## TASK DETAILS
Copy out everything from the line containing "left hip: (104, 1860, -5)" down to the line containing "right shoulder: (48, 1741, 8)", both included, with each line kept identical to the original.

## DATASET
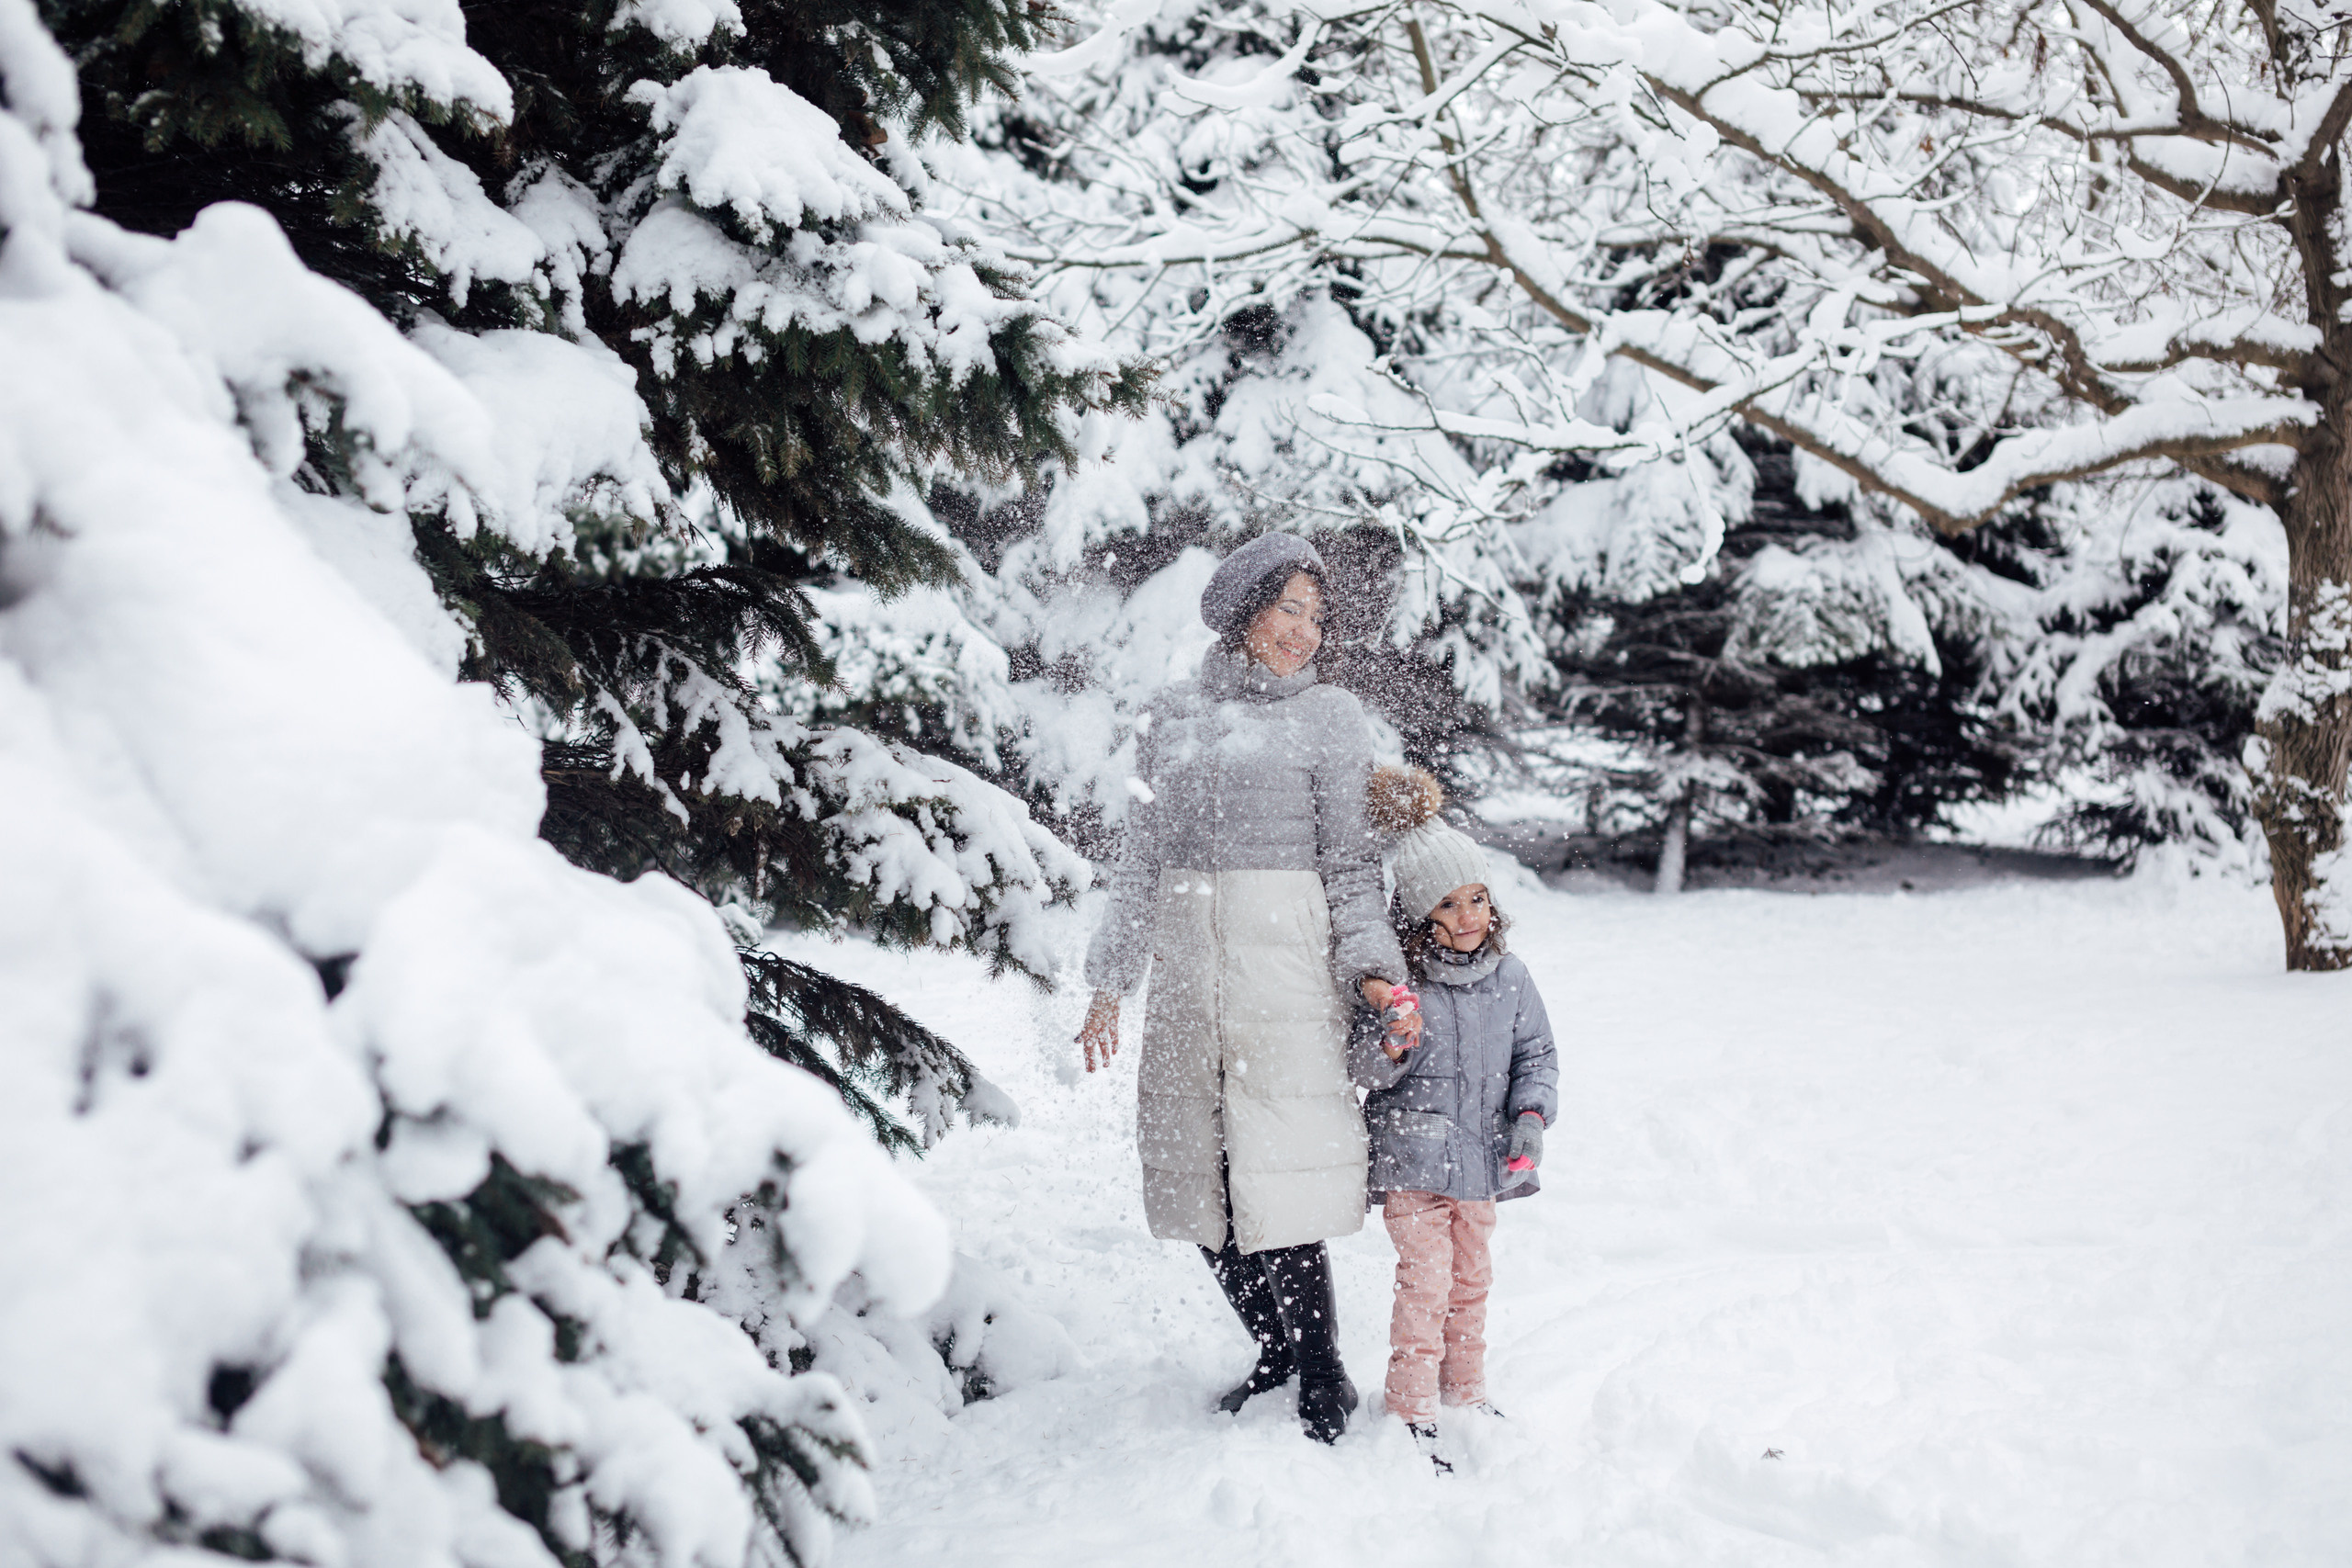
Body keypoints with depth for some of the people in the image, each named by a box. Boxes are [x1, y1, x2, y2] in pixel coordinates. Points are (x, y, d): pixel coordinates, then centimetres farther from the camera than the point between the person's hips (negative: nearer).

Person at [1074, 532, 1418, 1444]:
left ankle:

---

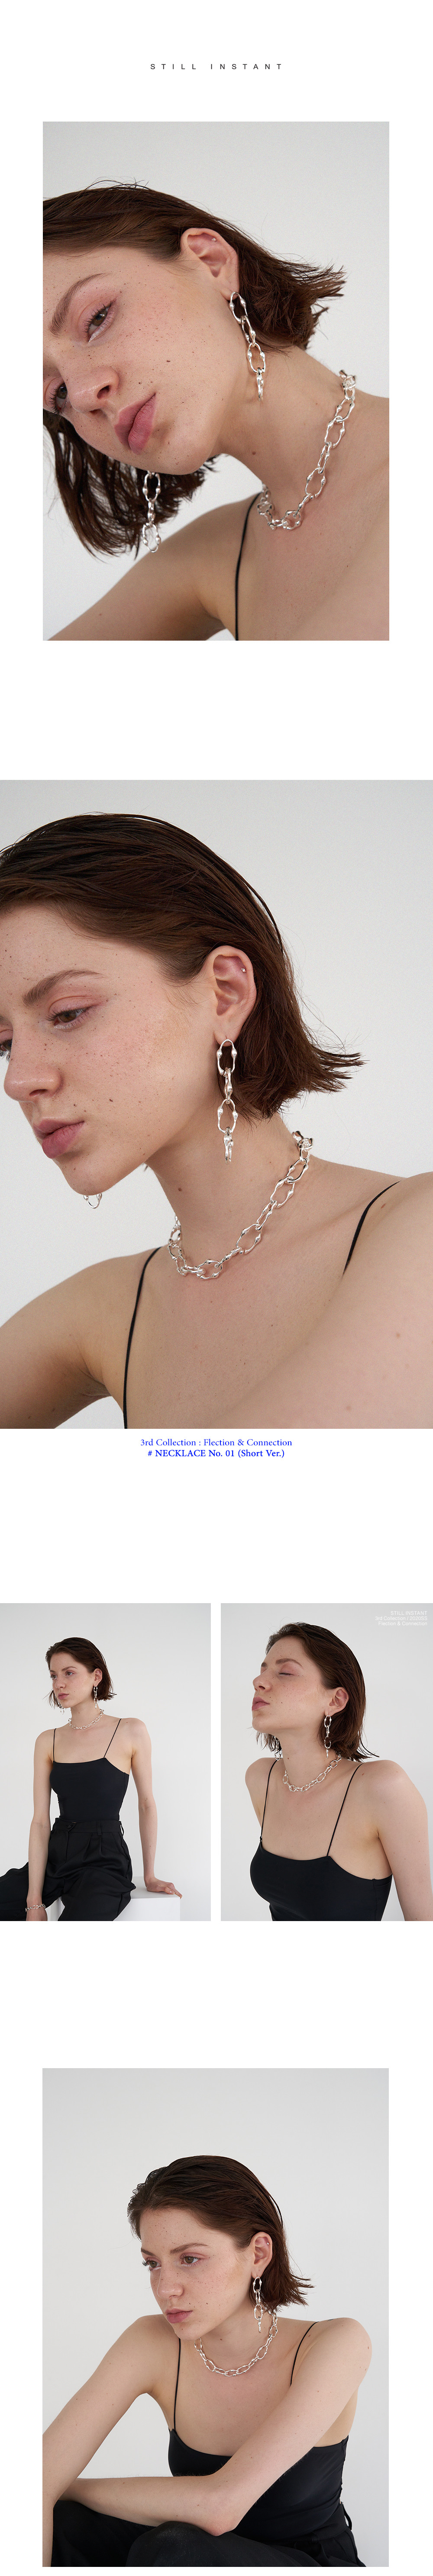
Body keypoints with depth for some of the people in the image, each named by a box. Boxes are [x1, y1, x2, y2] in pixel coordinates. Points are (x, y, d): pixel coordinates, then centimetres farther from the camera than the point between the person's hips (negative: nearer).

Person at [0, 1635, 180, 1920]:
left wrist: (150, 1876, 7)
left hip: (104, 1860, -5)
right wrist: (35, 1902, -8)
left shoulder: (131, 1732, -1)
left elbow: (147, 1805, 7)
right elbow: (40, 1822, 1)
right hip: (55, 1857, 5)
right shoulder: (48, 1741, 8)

## SOLUTION FOR THIS PROBLEM
left hip: (104, 1860, -5)
right wrist: (35, 1902, -8)
left shoulder: (131, 1732, -1)
left elbow: (147, 1805, 7)
right elbow: (40, 1822, 1)
right hip: (55, 1857, 5)
right shoulder: (48, 1741, 8)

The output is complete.